Would it be possible to write out each entry below exactly, without the pictures?

[Records from a data source]
Start of Block
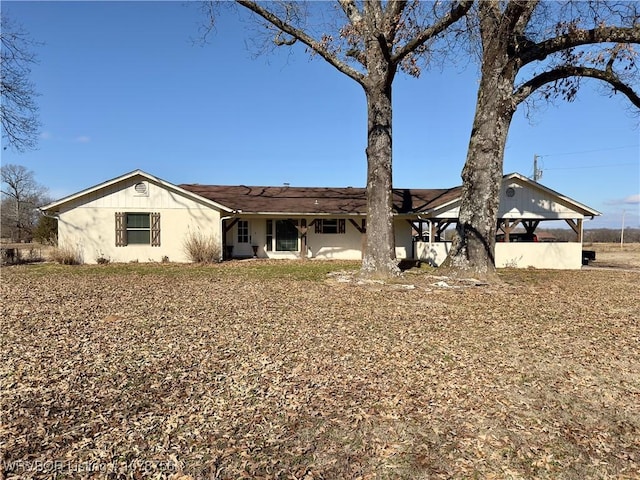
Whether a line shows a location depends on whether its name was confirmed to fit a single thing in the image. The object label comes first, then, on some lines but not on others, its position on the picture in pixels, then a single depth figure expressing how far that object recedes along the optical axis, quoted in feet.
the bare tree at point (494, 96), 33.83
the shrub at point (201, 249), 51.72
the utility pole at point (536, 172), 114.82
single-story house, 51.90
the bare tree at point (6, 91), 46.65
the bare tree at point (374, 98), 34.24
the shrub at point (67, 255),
End of Block
[Answer box]
Whether a line shows a location depends on whether its name was confirmed to fit a single thing in the image. The object label comes first, then, on some lines but not on others, its position on the picture in pixels, then a single depth figure expressing how far that object recedes along the optical axis, quoted in feet.
the bare tree at point (494, 96), 33.83
the shrub at point (201, 249), 51.72
the utility pole at point (536, 172), 114.82
single-story house, 51.90
the bare tree at point (6, 91), 46.65
the bare tree at point (374, 98), 34.24
the shrub at point (67, 255),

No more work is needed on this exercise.